We live in an age of data. Everywhere we turn we are, we are told, counted and measured in ways that mostly escapes our ability to comprehend. Every telephone call we make is logged somewhere. If we are driving, every turn we take is logged somewhere. If we are on-line, every link we follow is logged, and every page we scroll is noted. Much of this is, we are told, is for our benefit. 

And so it seems almost inevitable that with the rise of data, and the power it promises, or threatens, to have over our lives, that there would be a perceived need for something to balance that power, to limit it in some fashion. Over and against the granularity, the sandpile of bits of data that our lives would seem to be reduced to when run through the necessary grindstone of computer algorithms, we find ourselves wishing for something that understands us, or at least we understand, as a whole, something that is greater than the sum of its parts and by its very nature depends lives and breathes because of things it draws upon that are of it but not in it.

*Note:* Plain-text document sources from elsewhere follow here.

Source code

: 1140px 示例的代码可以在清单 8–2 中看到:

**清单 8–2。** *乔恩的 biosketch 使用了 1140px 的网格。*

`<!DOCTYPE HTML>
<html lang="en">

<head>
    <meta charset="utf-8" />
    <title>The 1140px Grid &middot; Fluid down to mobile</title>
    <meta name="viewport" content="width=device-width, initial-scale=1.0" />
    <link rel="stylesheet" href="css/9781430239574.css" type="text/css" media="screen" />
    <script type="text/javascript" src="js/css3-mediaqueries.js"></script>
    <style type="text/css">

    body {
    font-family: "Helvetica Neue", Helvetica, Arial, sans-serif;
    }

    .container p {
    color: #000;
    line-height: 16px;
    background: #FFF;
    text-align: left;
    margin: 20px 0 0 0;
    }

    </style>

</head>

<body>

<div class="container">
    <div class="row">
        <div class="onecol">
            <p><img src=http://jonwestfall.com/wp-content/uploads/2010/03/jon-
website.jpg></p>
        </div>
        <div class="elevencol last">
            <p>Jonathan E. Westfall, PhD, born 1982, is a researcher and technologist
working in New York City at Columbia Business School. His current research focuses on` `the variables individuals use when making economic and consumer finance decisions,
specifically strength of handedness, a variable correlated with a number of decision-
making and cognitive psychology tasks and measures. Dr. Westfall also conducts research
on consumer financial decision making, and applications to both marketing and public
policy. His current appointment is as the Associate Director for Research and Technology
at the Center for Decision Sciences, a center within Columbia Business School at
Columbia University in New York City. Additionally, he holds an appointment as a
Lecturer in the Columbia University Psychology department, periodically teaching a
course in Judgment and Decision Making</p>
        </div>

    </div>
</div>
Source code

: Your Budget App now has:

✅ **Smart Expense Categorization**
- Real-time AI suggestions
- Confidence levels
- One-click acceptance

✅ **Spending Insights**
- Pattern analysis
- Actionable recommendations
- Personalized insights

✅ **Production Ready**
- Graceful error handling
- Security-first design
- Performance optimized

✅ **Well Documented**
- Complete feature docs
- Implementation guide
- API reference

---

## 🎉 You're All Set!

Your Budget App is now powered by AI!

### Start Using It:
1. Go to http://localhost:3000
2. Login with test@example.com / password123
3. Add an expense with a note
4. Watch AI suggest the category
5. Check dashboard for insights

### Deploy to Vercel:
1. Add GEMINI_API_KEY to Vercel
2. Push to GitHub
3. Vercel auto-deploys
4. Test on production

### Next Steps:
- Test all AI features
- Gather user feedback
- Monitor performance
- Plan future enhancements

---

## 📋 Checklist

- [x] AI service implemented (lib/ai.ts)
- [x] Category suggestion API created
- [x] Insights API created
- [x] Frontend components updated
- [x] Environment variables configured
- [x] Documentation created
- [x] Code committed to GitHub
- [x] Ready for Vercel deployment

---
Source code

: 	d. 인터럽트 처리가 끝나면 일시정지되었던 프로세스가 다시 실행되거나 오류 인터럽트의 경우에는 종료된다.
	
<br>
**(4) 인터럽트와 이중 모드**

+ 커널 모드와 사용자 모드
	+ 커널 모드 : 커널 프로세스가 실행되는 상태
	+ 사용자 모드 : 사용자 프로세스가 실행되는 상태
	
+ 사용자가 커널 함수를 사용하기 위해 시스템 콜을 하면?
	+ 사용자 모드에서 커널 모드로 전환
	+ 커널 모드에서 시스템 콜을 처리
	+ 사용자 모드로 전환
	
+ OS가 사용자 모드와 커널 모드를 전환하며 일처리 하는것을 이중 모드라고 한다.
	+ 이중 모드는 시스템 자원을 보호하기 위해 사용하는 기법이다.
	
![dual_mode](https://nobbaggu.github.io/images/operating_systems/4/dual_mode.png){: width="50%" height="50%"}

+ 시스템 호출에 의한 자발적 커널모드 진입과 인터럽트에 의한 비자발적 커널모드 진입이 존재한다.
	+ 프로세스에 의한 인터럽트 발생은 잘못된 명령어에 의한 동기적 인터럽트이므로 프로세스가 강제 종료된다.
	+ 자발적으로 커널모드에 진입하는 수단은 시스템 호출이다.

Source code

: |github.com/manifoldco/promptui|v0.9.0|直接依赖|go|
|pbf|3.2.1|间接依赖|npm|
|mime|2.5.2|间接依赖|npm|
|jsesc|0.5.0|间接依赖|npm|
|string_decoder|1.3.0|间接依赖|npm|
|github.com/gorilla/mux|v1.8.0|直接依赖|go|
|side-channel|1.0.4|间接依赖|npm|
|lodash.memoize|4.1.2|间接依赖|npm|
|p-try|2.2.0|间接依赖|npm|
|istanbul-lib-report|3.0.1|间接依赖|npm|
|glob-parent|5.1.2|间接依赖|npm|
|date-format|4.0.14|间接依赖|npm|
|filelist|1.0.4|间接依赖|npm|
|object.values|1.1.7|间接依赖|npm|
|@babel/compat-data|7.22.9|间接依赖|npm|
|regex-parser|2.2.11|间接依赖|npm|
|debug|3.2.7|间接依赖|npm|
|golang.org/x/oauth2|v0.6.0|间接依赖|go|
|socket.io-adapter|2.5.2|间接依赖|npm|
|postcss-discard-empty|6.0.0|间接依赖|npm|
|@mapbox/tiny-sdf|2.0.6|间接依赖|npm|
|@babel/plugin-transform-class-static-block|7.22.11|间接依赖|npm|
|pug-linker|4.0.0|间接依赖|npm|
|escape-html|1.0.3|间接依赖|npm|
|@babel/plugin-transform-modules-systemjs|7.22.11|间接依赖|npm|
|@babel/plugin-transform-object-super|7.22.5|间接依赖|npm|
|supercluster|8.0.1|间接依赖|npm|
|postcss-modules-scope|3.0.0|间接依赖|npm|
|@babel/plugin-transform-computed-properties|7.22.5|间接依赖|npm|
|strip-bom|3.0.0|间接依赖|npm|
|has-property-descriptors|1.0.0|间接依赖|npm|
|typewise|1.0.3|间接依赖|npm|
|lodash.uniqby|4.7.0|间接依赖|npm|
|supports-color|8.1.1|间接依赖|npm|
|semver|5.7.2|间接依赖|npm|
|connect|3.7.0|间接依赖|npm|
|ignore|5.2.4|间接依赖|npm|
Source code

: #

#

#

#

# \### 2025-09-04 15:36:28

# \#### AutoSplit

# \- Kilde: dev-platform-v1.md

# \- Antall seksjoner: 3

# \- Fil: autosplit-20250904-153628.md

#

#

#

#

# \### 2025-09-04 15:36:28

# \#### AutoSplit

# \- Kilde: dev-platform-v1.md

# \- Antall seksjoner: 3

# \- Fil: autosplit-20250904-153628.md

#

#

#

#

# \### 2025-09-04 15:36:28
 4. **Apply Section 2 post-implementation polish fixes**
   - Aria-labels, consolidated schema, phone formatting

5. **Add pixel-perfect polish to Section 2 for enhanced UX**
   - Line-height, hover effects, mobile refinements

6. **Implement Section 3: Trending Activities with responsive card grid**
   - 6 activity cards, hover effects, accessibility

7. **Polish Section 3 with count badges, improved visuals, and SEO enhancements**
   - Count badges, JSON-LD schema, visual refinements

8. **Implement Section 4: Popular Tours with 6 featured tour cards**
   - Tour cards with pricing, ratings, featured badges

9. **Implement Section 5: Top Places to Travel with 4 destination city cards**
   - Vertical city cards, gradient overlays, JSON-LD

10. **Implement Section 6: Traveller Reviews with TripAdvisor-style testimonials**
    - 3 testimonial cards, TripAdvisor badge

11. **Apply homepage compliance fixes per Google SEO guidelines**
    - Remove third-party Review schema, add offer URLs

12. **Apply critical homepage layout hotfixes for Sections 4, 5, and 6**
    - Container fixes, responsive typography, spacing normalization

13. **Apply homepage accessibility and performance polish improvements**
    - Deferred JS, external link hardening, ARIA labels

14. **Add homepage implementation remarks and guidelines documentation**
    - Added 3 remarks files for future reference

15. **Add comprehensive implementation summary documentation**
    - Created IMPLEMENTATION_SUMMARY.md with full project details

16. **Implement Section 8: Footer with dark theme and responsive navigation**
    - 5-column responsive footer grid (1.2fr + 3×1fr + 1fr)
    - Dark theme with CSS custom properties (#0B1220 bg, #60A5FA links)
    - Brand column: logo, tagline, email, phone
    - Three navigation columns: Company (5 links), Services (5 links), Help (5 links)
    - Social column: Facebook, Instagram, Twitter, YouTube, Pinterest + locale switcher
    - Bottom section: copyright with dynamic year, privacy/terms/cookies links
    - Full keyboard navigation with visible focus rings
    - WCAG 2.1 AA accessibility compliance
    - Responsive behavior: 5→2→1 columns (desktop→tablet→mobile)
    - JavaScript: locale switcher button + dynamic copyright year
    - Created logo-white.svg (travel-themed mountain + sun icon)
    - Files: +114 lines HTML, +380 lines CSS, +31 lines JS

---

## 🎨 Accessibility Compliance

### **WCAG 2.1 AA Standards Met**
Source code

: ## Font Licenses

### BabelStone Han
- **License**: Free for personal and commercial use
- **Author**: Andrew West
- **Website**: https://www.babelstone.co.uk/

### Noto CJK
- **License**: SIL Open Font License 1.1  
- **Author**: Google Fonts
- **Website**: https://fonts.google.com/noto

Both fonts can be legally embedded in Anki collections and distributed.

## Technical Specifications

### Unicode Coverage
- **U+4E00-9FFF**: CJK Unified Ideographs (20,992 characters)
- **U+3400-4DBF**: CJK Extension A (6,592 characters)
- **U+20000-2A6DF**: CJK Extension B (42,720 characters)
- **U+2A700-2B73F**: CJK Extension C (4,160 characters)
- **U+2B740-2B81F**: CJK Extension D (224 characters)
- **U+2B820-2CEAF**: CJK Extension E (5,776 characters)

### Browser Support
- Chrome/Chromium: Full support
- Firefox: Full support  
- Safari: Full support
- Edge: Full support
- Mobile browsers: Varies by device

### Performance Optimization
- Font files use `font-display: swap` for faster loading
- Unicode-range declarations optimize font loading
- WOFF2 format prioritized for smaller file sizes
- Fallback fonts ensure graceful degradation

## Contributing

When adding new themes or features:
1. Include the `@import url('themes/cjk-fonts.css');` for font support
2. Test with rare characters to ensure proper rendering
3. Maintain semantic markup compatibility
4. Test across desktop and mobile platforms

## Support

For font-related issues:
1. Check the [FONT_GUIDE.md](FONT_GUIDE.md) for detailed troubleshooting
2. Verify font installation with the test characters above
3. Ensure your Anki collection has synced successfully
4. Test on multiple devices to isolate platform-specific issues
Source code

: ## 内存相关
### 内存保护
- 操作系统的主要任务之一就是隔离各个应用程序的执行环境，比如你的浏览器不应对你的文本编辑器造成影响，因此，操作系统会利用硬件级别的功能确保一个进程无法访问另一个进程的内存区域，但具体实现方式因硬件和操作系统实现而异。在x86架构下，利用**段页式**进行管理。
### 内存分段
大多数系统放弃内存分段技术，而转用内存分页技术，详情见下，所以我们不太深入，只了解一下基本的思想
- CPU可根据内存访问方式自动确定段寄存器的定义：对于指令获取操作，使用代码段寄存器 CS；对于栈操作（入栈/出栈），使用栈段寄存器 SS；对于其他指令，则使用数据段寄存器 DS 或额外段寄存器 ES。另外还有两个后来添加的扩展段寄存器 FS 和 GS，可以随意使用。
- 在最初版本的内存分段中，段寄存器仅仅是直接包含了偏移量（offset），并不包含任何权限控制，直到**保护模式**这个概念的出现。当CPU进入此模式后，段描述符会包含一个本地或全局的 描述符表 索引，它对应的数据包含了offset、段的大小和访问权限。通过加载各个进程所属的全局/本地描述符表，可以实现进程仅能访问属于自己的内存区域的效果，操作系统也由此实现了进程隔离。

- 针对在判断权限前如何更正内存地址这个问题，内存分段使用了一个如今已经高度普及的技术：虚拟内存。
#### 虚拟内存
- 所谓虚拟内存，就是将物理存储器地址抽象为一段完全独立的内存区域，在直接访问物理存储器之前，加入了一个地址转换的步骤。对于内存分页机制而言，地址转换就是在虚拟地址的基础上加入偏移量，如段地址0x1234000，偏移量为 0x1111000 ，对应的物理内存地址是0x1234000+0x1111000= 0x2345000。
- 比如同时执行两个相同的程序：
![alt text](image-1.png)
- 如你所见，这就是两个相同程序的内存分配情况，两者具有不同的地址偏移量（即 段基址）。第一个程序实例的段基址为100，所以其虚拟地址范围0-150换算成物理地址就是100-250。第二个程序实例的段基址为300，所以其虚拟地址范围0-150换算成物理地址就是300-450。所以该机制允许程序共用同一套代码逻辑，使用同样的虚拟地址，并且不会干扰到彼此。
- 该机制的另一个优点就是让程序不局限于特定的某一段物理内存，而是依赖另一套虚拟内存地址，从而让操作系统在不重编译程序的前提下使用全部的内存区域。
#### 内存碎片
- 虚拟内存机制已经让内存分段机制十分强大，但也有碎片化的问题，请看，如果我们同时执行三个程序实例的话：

In what seems like the opening act of the data drama that will shape our lives, and our futures, in ways that we cannot yet anticipate—and yet so many individuals and companies are banking, quite literally, on our anticipation—we seem to have stumbled upon, or fallen back upon (however you prefer to imagine it), the strength of stories. 

Stories offer us just such a thing. We can take them apart, and we can understand how they work. We can situate them within socio-cultural matrices. We can determine a great deal, with patience and with care, how they work, and in the process our admiration for their abilities to capture our imaginations only grows and intensifies.